A strength of this study was that it used data from 17 different services operating in different environments selected from a national survey. However, some limitations do exist. Since this study employed a case study approach involving multiple sites some caution must be exercised with regard to the generalisability of the findings (Bowling, 2014). There are two other caveats. First, data for analysis of time use and costs were extracted from interviews with practitioners. Thus, it might possibly have been influenced by participant recall bias and by the interview focus on service delivery, thereby not capturing some indirect costs. Second, costs were attributed using the best nationally applicable data. Inevitably, assumptions were necessary where an activity was not undertaken by the service in the study but integral to the care coordination process, or not specified by the respondents.

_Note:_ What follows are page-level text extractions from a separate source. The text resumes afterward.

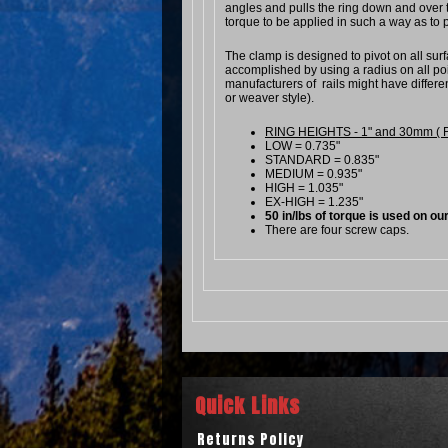
angles and pulls the ring down and over t
torque to be applied in such a way as to p
The clamp is designed to pivot on all surfa
accomplished by using a radius on all poin
manufacturers of rails might have differe
or weaver style).
RING HEIGHTS - 1" and 30mm ( From
LOW = 0.735"
STANDARD = 0.835"
MEDIUM = 0.935"
HIGH = 1.035"
EX-HIGH = 1.235"
50 in/lbs of torque is used on our
There are four screw caps.
Quick Links
Returns Policy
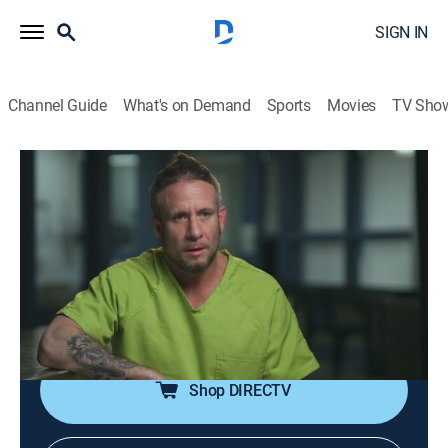
SIGN IN
Channel Guide
What's on Demand
Sports
Movies
TV Sho
60 Days In
S9 E9 | Surging Suspicions
0h 43m
|
TV14
|
Reality, Law, Documentary, Crime
|
A&E Crime Central
|
2024
As a new participant enters the jail, the rest of the team
is at their breaking point, which leads to a dangerous
discovery.
Shop DIRECTV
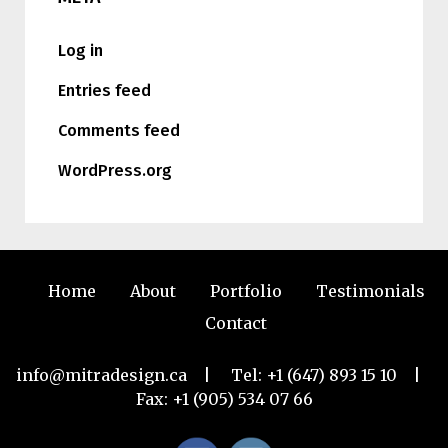
Log in
Entries feed
Comments feed
WordPress.org
Home
About
Portfolio
Testimonials
Contact
info@mitradesign.ca
| Tel:
+1 (647) 893 15 10
|
Fax: +1 (905) 534 07 66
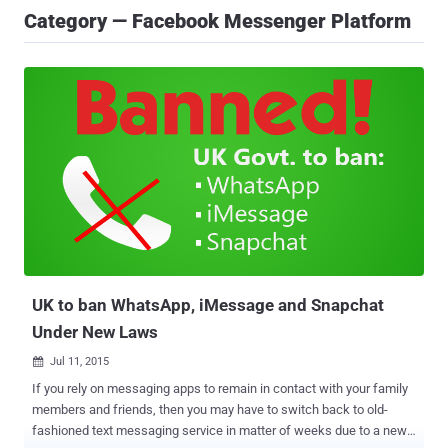
Category — Facebook Messenger Platform
UK to ban WhatsApp, iMessage and Snapchat
Under New Laws
Jul 11, 2015

If you rely on messaging apps to remain in contact with your family
members and friends, then you may have to switch back to old-
fashioned text messaging service in matter of weeks due to a new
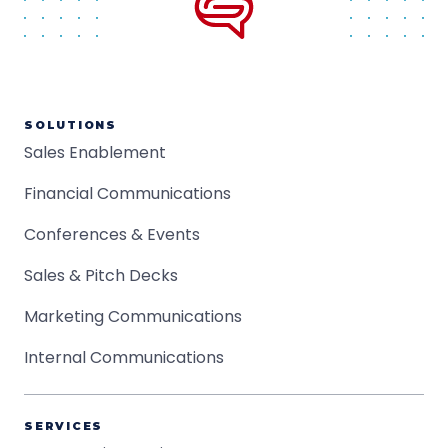
SOLUTIONS
Sales Enablement
Financial Communications
Conferences & Events
Sales & Pitch Decks
Marketing Communications
Internal Communications
SERVICES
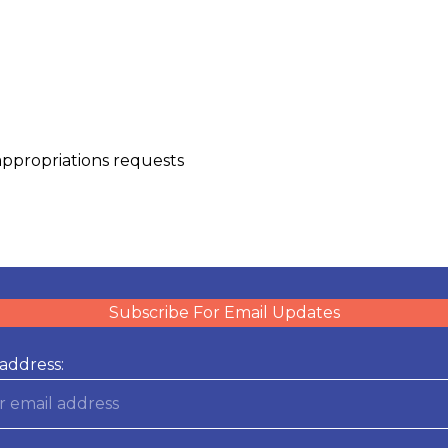
appropriations requests
Subscribe For Email Updates
address:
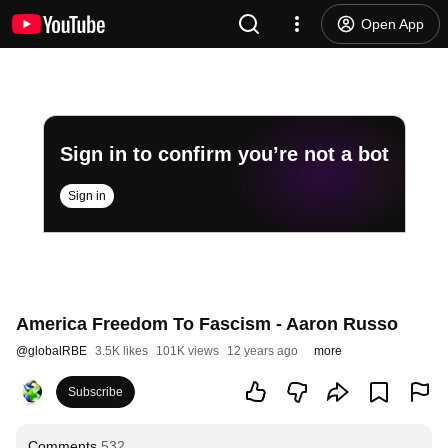
Open App
Sign in to confirm you’re not a bot
Sign in
America Freedom To Fascism - Aaron Russo
@
globalRBE
3.5K likes
101K views
12 years ago
more
Subscribe
Comments
532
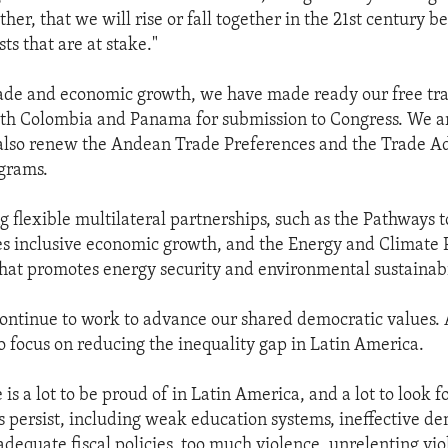
ether, that we will rise or fall together in the 21st century
ts that are at stake."
trade and economic growth, we have made ready our free tr
th Colombia and Panama for submission to Congress. We a
 also renew the Andean Trade Preferences and the Trade A
grams.
 flexible multilateral partnerships, such as the Pathways t
 inclusive economic growth, and the Energy and Climate 
hat promotes energy security and environmental sustainabi
ontinue to work to advance our shared democratic values. 
to focus on reducing the inequality gap in Latin America.
is a lot to be proud of in Latin America, and a lot to look f
persist, including weak education systems, ineffective de
nadequate fiscal policies, too much violence, unrelenting vi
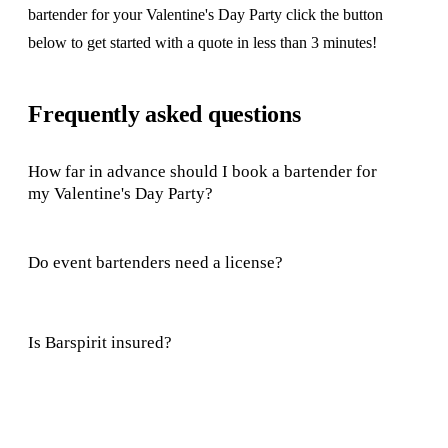
bartender for your Valentine's Day Party click the button
below to get started with a quote in less than 3 minutes!
Frequently asked questions
How far in advance should I book a bartender for
my Valentine's Day Party?
Do event bartenders need a license?
Is Barspirit insured?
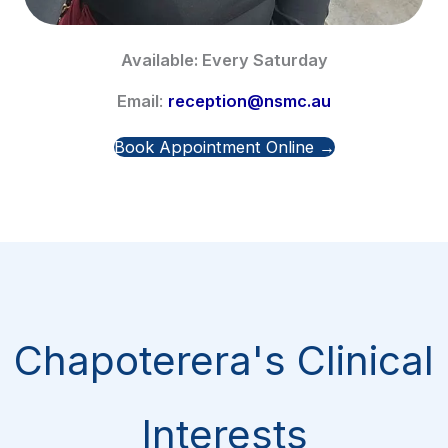
Available: Every Saturday
Email
:
reception@nsmc.au
Book Appointment Online →
Chapoterera's Clinical
Interests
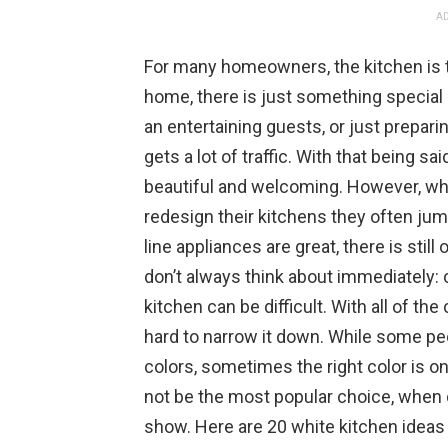
AD
For many homeowners, the kitchen is the
home, there is just something special
an entertaining guests, or just preparin
gets a lot of traffic. With that being s
beautiful and welcoming. However, wh
redesign their kitchens they often jum
line appliances are great, there is sti
don’t always think about immediately: c
kitchen can be difficult. With all of th
hard to narrow it down. While some p
colors, sometimes the right color is
not be the most popular choice, when do
show. Here are 20 white kitchen ideas 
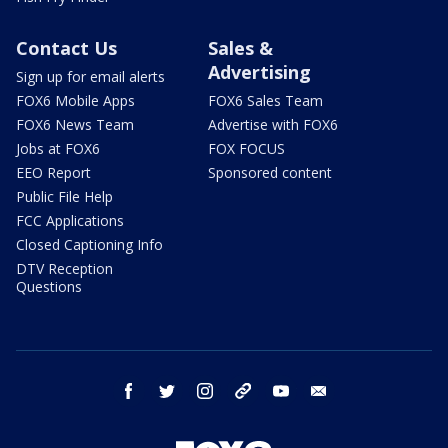
Contact Us
Sales &
Advertising
Sign up for email alerts
FOX6 Mobile Apps
FOX6 Sales Team
FOX6 News Team
Advertise with FOX6
Jobs at FOX6
FOX FOCUS
EEO Report
Sponsored content
Public File Help
FCC Applications
Closed Captioning Info
DTV Reception
Questions
facebook
twitter
instagram
threads
youtube
email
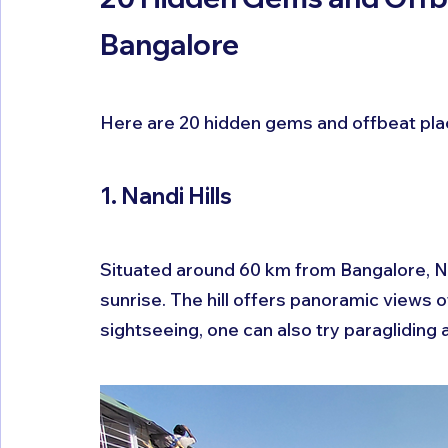
Bangalore
Here are 20 hidden gems and offbeat plac
1. Nandi Hills
Situated around 60 km from Bangalore, Nan
sunrise. The hill offers panoramic views 
sightseeing, one can also try paragliding a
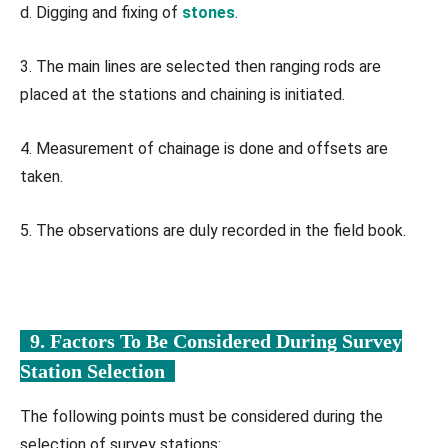
d. Digging and fixing of
stones
.
3. The main lines are selected then ranging rods are
placed at the stations and chaining is initiated.
4. Measurement of chainage is done and offsets are
taken.
5. The observations are duly recorded in the field book.
9. Factors To Be Considered During Survey
Station Selection
The following points must be considered during the
selection of survey stations:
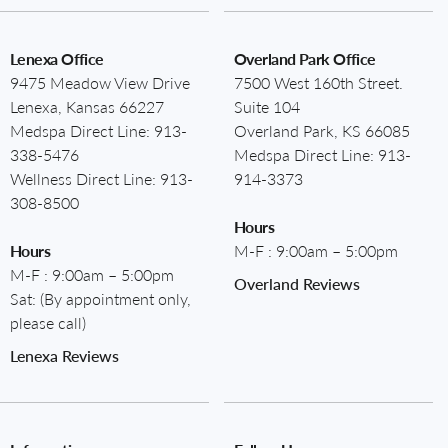
Lenexa Office
Overland Park Office
9475 Meadow View Drive
7500 West 160th Street.
Lenexa, Kansas 66227
Suite 104
Medspa Direct Line:
913-
Overland Park, KS 66085
338-5476
Medspa Direct Line:
913-
Wellness Direct Line:
913-
914-3373
308-8500
Hours
Hours
M-F : 9:00am – 5:00pm
M-F : 9:00am – 5:00pm
Overland Reviews
Sat: (By appointment only,
please call)
Lenexa Reviews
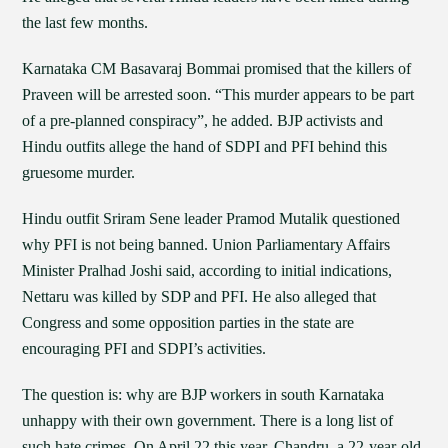
the last few months.
Karnataka CM Basavaraj Bommai promised that the killers of
Praveen will be arrested soon. “This murder appears to be part
of a pre-planned conspiracy”, he added. BJP activists and
Hindu outfits allege the hand of SDPI and PFI behind this
gruesome murder.
Hindu outfit Sriram Sene leader Pramod Mutalik questioned
why PFI is not being banned. Union Parliamentary Affairs
Minister Pralhad Joshi said, according to initial indications,
Nettaru was killed by SDP and PFI. He also alleged that
Congress and some opposition parties in the state are
encouraging PFI and SDPI’s activities.
The question is: why are BJP workers in south Karnataka
unhappy with their own government. There is a long list of
such hate crimes. On April 22 this year, Chandru, a 22-year-old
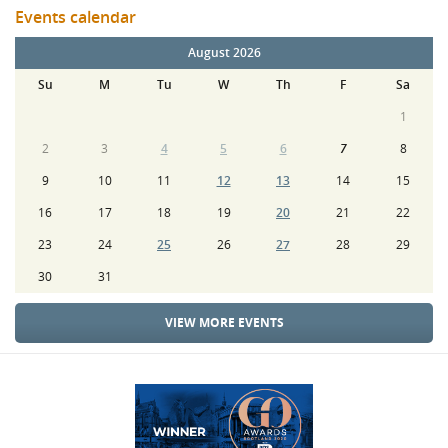
Events calendar
August 2026
Su
M
Tu
W
Th
F
Sa
1
2
3
4
5
6
7
8
9
10
11
12
13
14
15
16
17
18
19
20
21
22
23
24
25
26
27
28
29
30
31
VIEW MORE EVENTS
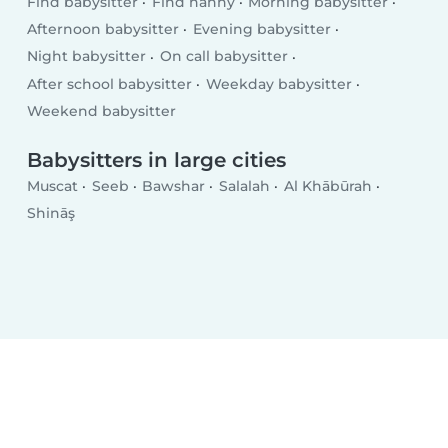
Find babysitter
Find nanny
Morning babysitter
Afternoon babysitter
Evening babysitter
Night babysitter
On call babysitter
After school babysitter
Weekday babysitter
Weekend babysitter
Babysitters in large cities
Muscat
Seeb
Bawshar
Salalah
Al Khābūrah
Shināş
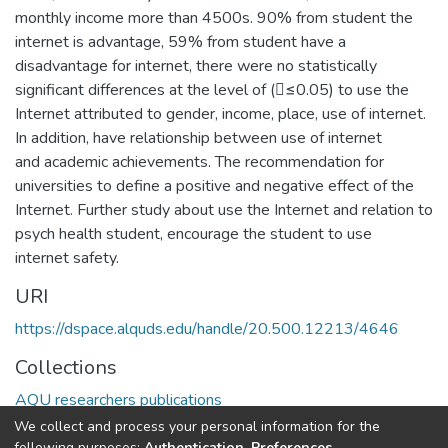
monthly income more than 4500s. 90% from student the
internet is advantage, 59% from student have a
disadvantage for internet, there were no statistically
significant differences at the level of (≤0.05) to use the
Internet attributed to gender, income, place, use of internet.
In addition, have relationship between use of internet
and academic achievements. The recommendation for
universities to define a positive and negative effect of the
Internet. Further study about use the Internet and relation to
psych health student, encourage the student to use
internet safety.
URI
https://dspace.alquds.edu/handle/20.500.12213/4646
Collections
AQU researchers publications
We collect and process your personal information for the
Full item page
following purposes:
Authentication, Preferences,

However, this is one of the first UK studies to examine costs in a comprehensive way for care coordination in the non-statutory sector. It also, unusually, addressed outsourcing where services were part externalised and part not (Harland et al. 2005). Future research is required to undertake detailed comparisons of costs and outcomes between this sector and the statutory sector for similar groups of service users to explore to what extent cost efficiencies are achievable and the relative cost effectiveness of outsourcing.
This study is one of very few in the UK to explore the care coordination activities undertaken by practitioners in the non-statutory sector, their time use and associated costs. It has identified considerable diversity in the range of care coordination activities, time use and costs both within and between organisation types. These were greatly influenced by service setting. The extent to which these services were more efficient and flexible than those provided by the statutory sector is an area for future research. Such work will need to pay heed to the practice diversity in settings and roles identified in this study and to the sustainability of these models of care.
This article presents independent research funded by the National Institute for Health Research (NIHR) School for Social Care Research (SSCR). The views expressed in this article are those of the authors and not necessarily those of the NIHR SSCR or the Department of Health and Social Care, NIHR, or NHS.
The authors have no competing interests to declare.